Endowment Survey: Yes


Data compiled from independent research. For information on data collection and evaluation, please see the Methods section.

Overall grade  
B -
Carnegie Mellon has a Green Practices Committee, an environmental coordinator, and an EcoReps program in the residence halls. A comprehensive 115-page environmental assessment report was completed in 2005. The purchasing department has an environmental procurement mission statement and an environmentally preferable packaging agreement. There is no overall sustainability policy.
The university is a founding EPA Green Power Partner and a recipient of a 2001 Green Power Leadership Award for making, what was at the time, the largest single retail purchase of wind energy in the nation. The university supplies 15 percent of its energy needs with a mixed portfolio of Pennsylvania wind, national wind, low-impact hydro, and landfill gas. By 2008, 20 percent of the school’s energy will come from renewable sources. Housing and dining installed 75 vendor misers on campus to reduce the power used by vending machines by 46 percent.

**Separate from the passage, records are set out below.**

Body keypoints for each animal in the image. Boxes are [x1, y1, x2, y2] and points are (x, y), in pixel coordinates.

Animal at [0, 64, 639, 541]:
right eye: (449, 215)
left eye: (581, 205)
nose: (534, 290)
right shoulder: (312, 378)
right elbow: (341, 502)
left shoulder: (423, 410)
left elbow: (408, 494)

Although the university has shown a commitment to emissions reductions through its actions, it has not signed a formal agreement.

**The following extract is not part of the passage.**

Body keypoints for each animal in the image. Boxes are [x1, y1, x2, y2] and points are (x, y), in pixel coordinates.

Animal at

The university purchases from a distributor that buys from dozens of local producers. Cage-free eggs, organic produce, and fair-trade coffee are now served, with the option of using biodegradable to-go containers. A composting program has been proposed for the dining halls and the university is currently working on an initiative to make biodiesel from waste oil in the dining halls. The university has a comprehensive recycling program, including carpet recycling and participation in the Nike Reuse-a-Shoe program.
The university’s building policy requires that all new buildings and renovations achieve LEED Silver certification, at a minimum. Currently there is one LEED-certified, four LEED Silver-certified, and one LEED Gold-certified building on campus. Four additional LEED buildings are in design or under construction. The university was a pilot partner in the EPA’s Lab21 program for green design in laboratory facilities.
The university’s shuttles run on biodiesel fuel and police cars use E-85 ethanol fuel. The facilities department’s fleet includes six electric vehicles. Free bus passes are given to students, faculty, and staff, and Zipcars are available, as well. Carpools receive special parking privileges.
The university makes neither its proxy voting record nor its list of endowment holdings public. This information is only available to trustees and senior administrators.
The university aims to optimize investment return and is currently invested in renewable energy investment funds or similar investment vehicles.
The university asks that its investment managers handle the details of proxy voting.